Begin Records for the task

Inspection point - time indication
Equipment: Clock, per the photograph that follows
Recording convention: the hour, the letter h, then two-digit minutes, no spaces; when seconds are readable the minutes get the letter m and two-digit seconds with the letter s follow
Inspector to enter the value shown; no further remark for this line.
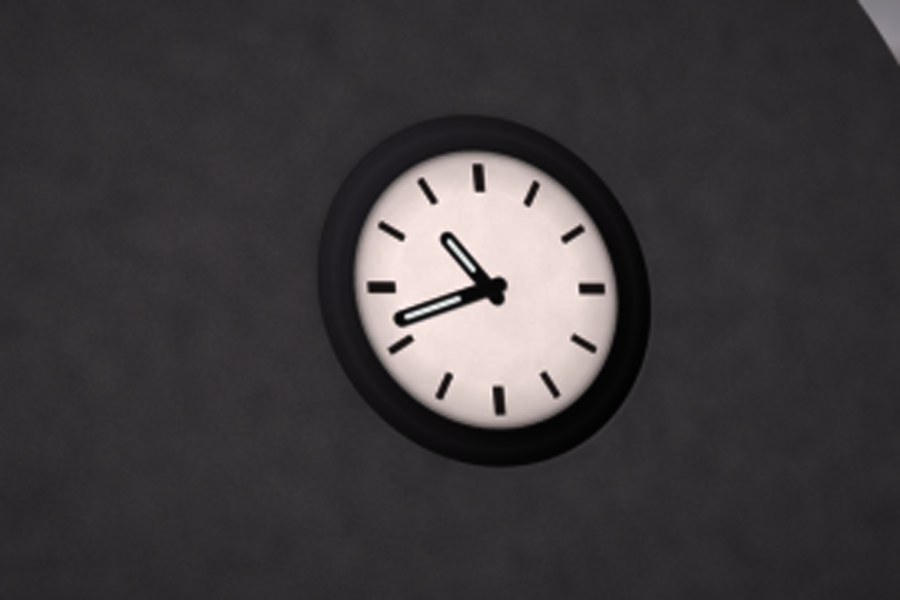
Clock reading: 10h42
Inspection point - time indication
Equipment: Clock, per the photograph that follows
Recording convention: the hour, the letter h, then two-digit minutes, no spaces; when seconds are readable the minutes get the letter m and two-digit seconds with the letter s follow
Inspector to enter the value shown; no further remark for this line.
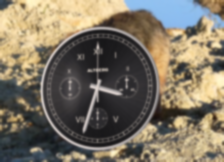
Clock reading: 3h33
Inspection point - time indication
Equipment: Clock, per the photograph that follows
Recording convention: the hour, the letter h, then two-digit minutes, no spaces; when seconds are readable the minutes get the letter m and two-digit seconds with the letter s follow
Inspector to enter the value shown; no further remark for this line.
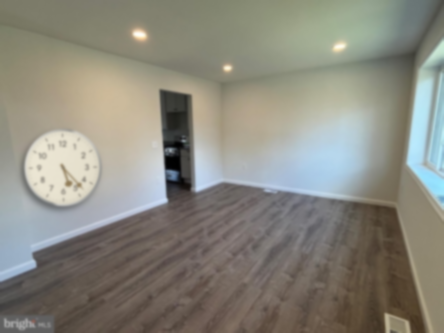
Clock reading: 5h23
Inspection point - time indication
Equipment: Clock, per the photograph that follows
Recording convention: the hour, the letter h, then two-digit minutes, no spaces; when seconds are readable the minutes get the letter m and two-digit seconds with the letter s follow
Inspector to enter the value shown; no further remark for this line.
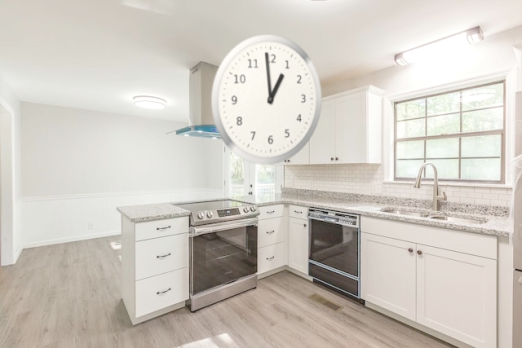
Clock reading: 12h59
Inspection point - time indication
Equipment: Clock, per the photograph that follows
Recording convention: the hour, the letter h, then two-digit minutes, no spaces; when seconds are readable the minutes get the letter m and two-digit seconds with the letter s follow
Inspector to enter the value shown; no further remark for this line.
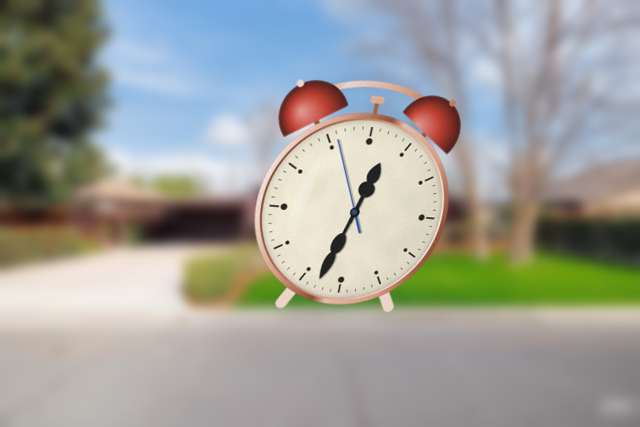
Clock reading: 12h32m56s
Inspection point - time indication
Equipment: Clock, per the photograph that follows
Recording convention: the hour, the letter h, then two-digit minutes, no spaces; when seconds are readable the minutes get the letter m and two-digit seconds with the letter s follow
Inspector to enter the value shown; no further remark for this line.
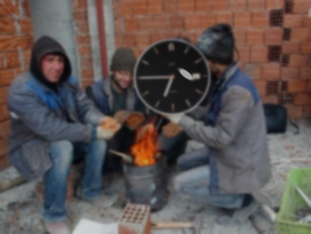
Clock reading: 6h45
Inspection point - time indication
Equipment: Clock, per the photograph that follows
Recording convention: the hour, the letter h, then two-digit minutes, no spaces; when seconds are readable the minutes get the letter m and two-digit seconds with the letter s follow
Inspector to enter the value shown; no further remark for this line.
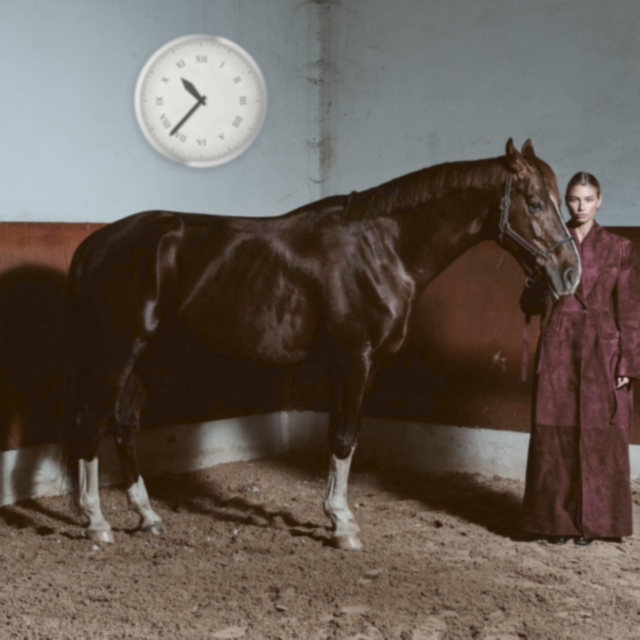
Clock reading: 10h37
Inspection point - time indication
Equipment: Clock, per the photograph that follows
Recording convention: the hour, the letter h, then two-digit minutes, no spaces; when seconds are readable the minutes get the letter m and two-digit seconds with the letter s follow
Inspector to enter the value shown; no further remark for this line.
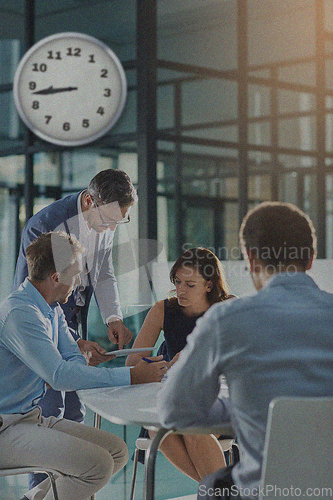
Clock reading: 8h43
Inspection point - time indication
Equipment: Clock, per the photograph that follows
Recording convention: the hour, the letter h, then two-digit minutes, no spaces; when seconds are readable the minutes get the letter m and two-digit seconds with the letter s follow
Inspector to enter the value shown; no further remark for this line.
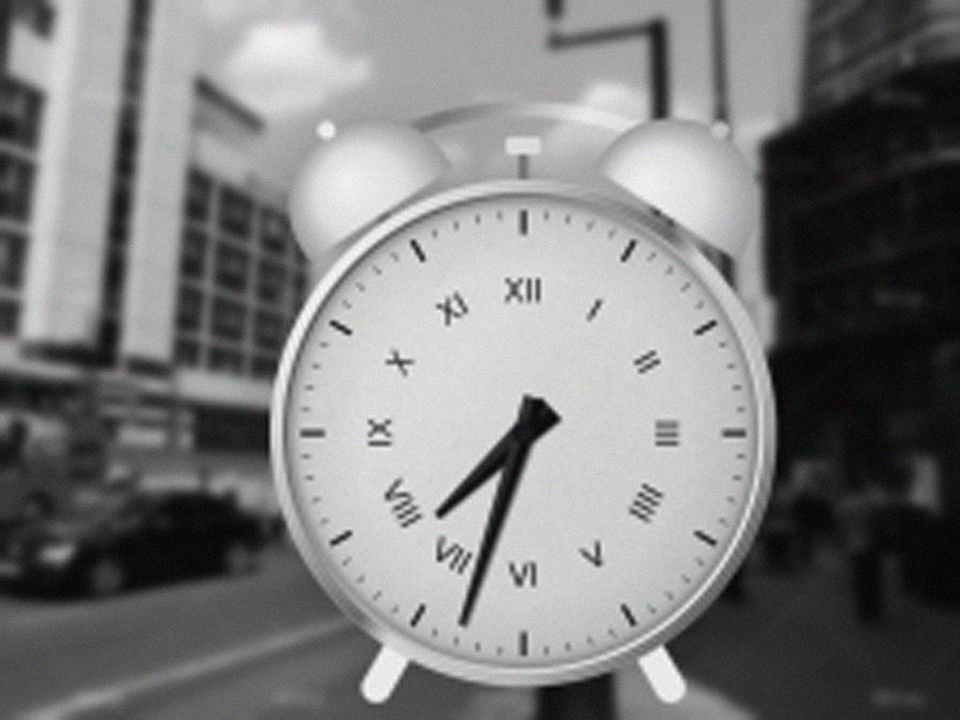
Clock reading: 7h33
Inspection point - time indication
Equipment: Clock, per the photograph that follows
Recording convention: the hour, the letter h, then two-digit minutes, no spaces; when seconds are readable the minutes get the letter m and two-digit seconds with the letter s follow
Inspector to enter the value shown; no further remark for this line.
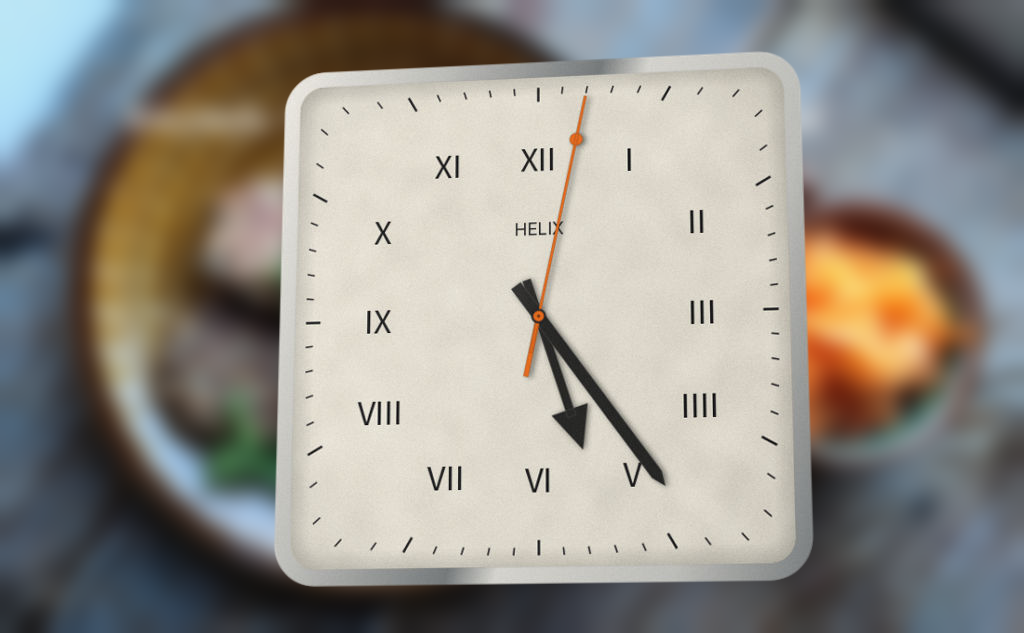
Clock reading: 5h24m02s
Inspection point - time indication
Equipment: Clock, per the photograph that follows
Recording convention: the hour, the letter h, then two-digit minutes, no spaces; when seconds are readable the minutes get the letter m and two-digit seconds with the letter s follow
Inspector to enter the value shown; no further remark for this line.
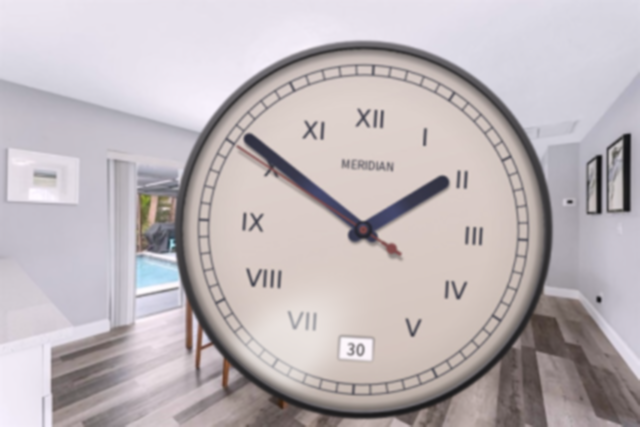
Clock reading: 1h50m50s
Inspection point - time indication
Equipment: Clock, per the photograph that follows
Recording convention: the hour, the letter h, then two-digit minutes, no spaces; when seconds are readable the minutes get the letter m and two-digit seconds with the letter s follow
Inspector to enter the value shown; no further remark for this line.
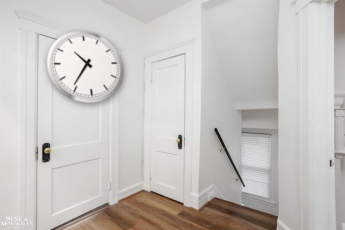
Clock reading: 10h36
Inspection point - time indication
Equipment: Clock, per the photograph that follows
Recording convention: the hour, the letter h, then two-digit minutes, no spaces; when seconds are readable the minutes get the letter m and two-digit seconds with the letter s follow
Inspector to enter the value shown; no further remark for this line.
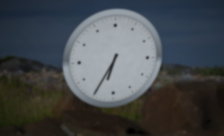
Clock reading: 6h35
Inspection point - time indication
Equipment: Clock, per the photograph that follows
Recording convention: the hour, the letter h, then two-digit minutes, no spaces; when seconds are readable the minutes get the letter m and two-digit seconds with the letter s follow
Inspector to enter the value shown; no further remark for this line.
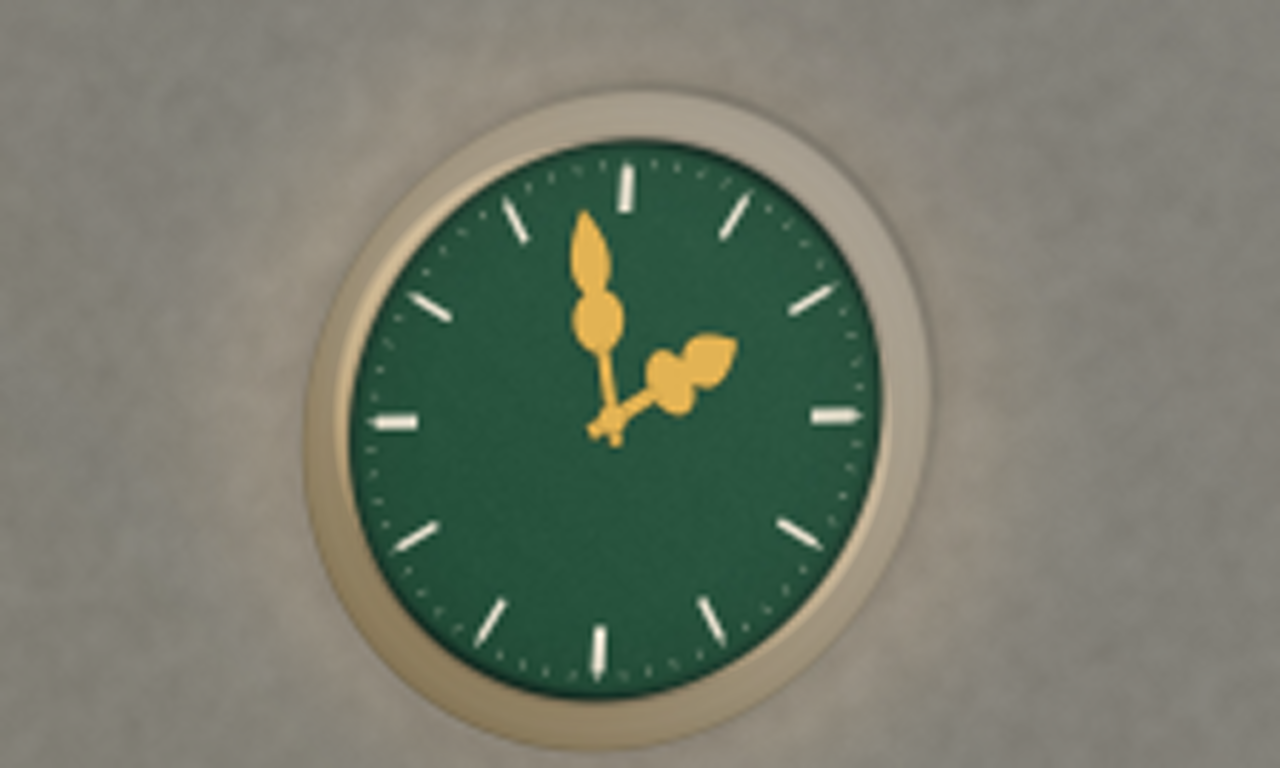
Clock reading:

End Records for the task

▶ **What is asked**:
Write out all of the lines above word for word, but leave out the pictures.

▶ **Reply**:
Inspection point - time indication
Equipment: Clock, per the photograph that follows
Recording convention: the hour, the letter h, then two-digit minutes, no spaces; when seconds are readable the minutes get the letter m and two-digit seconds with the letter s follow
Inspector to enter the value shown; no further remark for this line.
Clock reading: 10h42
Inspection point - time indication
Equipment: Clock, per the photograph that follows
Recording convention: the hour, the letter h, then two-digit minutes, no spaces; when seconds are readable the minutes get the letter m and two-digit seconds with the letter s follow
Inspector to enter the value shown; no further remark for this line.
Clock reading: 3h33
Inspection point - time indication
Equipment: Clock, per the photograph that follows
Recording convention: the hour, the letter h, then two-digit minutes, no spaces; when seconds are readable the minutes get the letter m and two-digit seconds with the letter s follow
Inspector to enter the value shown; no further remark for this line.
Clock reading: 5h23
Inspection point - time indication
Equipment: Clock, per the photograph that follows
Recording convention: the hour, the letter h, then two-digit minutes, no spaces; when seconds are readable the minutes get the letter m and two-digit seconds with the letter s follow
Inspector to enter the value shown; no further remark for this line.
Clock reading: 12h59
Inspection point - time indication
Equipment: Clock, per the photograph that follows
Recording convention: the hour, the letter h, then two-digit minutes, no spaces; when seconds are readable the minutes get the letter m and two-digit seconds with the letter s follow
Inspector to enter the value shown; no further remark for this line.
Clock reading: 12h32m56s
Inspection point - time indication
Equipment: Clock, per the photograph that follows
Recording convention: the hour, the letter h, then two-digit minutes, no spaces; when seconds are readable the minutes get the letter m and two-digit seconds with the letter s follow
Inspector to enter the value shown; no further remark for this line.
Clock reading: 6h45
Inspection point - time indication
Equipment: Clock, per the photograph that follows
Recording convention: the hour, the letter h, then two-digit minutes, no spaces; when seconds are readable the minutes get the letter m and two-digit seconds with the letter s follow
Inspector to enter the value shown; no further remark for this line.
Clock reading: 10h37
Inspection point - time indication
Equipment: Clock, per the photograph that follows
Recording convention: the hour, the letter h, then two-digit minutes, no spaces; when seconds are readable the minutes get the letter m and two-digit seconds with the letter s follow
Inspector to enter the value shown; no further remark for this line.
Clock reading: 8h43
Inspection point - time indication
Equipment: Clock, per the photograph that follows
Recording convention: the hour, the letter h, then two-digit minutes, no spaces; when seconds are readable the minutes get the letter m and two-digit seconds with the letter s follow
Inspector to enter the value shown; no further remark for this line.
Clock reading: 7h33
Inspection point - time indication
Equipment: Clock, per the photograph that follows
Recording convention: the hour, the letter h, then two-digit minutes, no spaces; when seconds are readable the minutes get the letter m and two-digit seconds with the letter s follow
Inspector to enter the value shown; no further remark for this line.
Clock reading: 5h24m02s
Inspection point - time indication
Equipment: Clock, per the photograph that follows
Recording convention: the hour, the letter h, then two-digit minutes, no spaces; when seconds are readable the minutes get the letter m and two-digit seconds with the letter s follow
Inspector to enter the value shown; no further remark for this line.
Clock reading: 1h50m50s
Inspection point - time indication
Equipment: Clock, per the photograph that follows
Recording convention: the hour, the letter h, then two-digit minutes, no spaces; when seconds are readable the minutes get the letter m and two-digit seconds with the letter s follow
Inspector to enter the value shown; no further remark for this line.
Clock reading: 10h36
Inspection point - time indication
Equipment: Clock, per the photograph that follows
Recording convention: the hour, the letter h, then two-digit minutes, no spaces; when seconds are readable the minutes get the letter m and two-digit seconds with the letter s follow
Inspector to enter the value shown; no further remark for this line.
Clock reading: 6h35
Inspection point - time indication
Equipment: Clock, per the photograph that follows
Recording convention: the hour, the letter h, then two-digit minutes, no spaces; when seconds are readable the minutes get the letter m and two-digit seconds with the letter s follow
Inspector to enter the value shown; no further remark for this line.
Clock reading:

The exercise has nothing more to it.